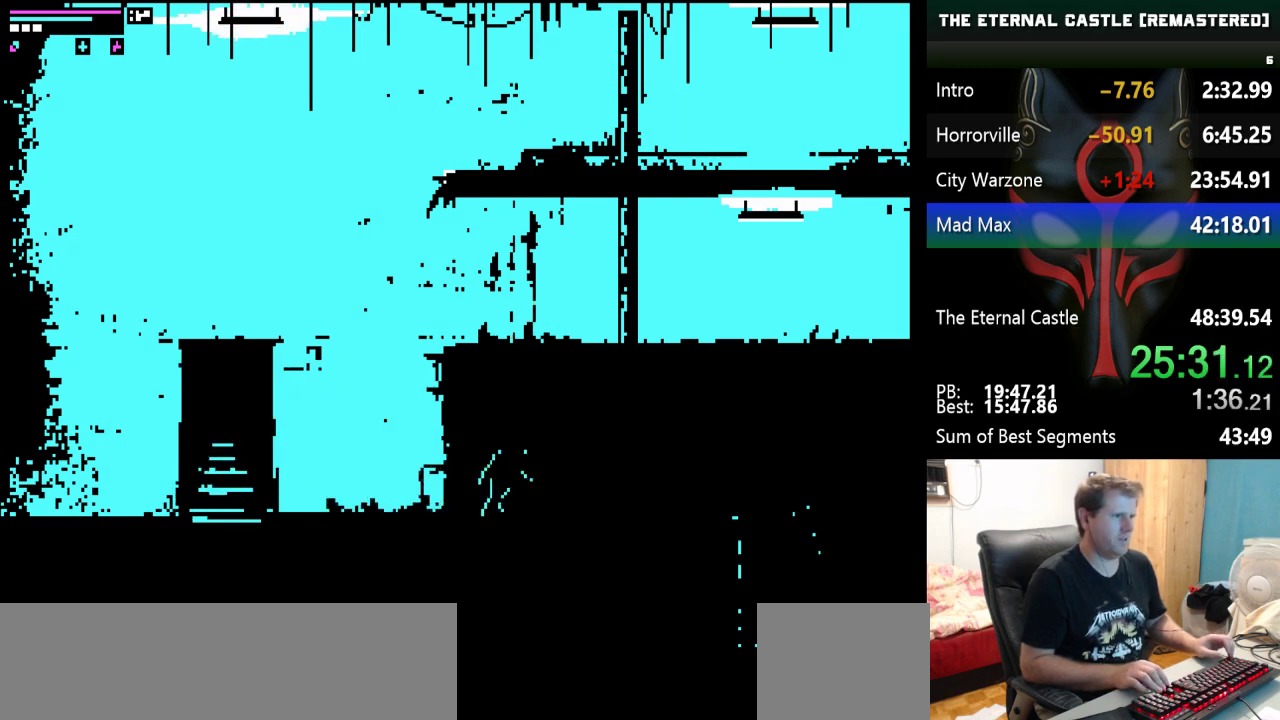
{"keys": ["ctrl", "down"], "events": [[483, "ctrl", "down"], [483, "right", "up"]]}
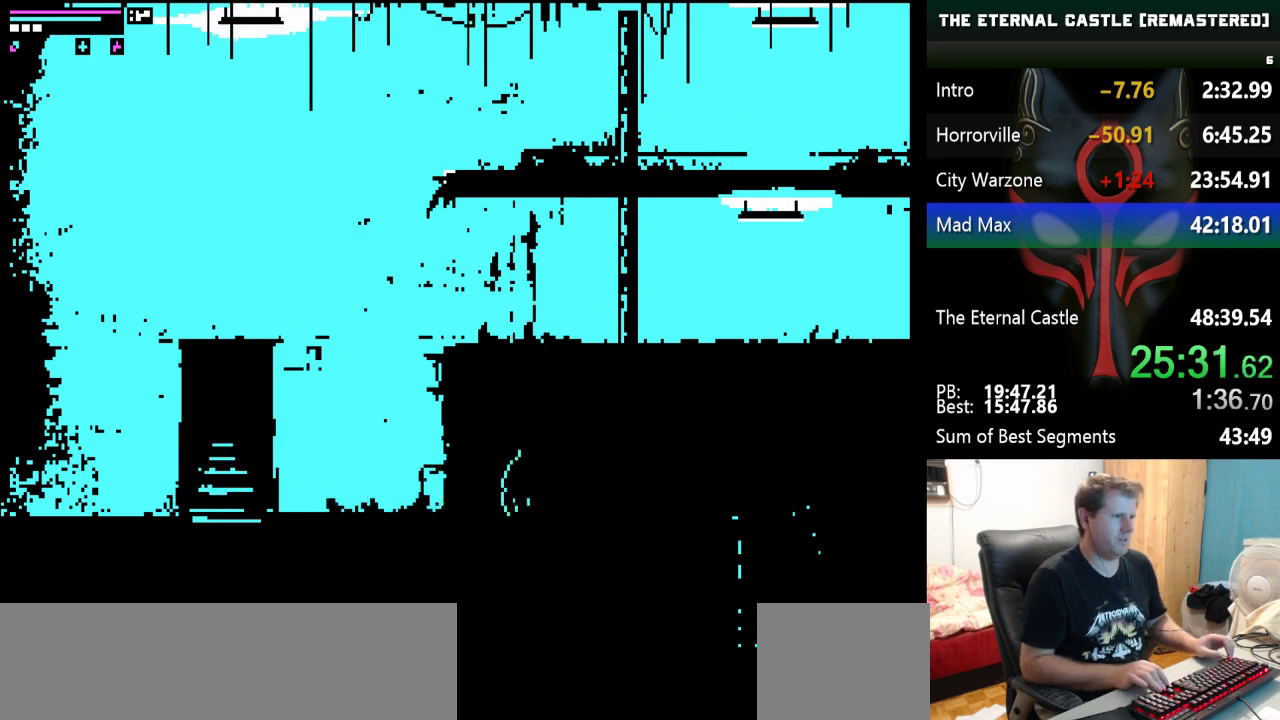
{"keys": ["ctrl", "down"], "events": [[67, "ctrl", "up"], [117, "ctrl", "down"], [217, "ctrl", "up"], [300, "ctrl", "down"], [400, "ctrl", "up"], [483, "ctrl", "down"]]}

---

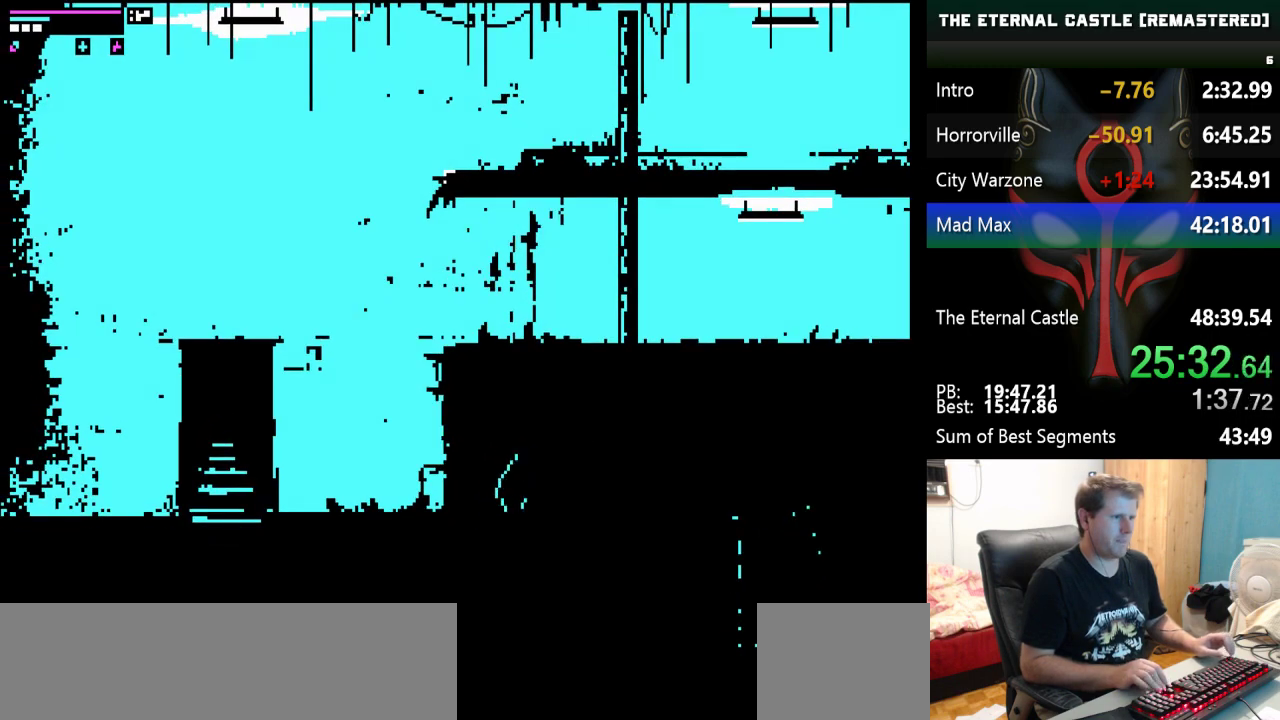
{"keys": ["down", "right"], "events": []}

> **Your objective**
The expected output is one number: how many lines of the data above hold the string "right".

> **Completed task**
2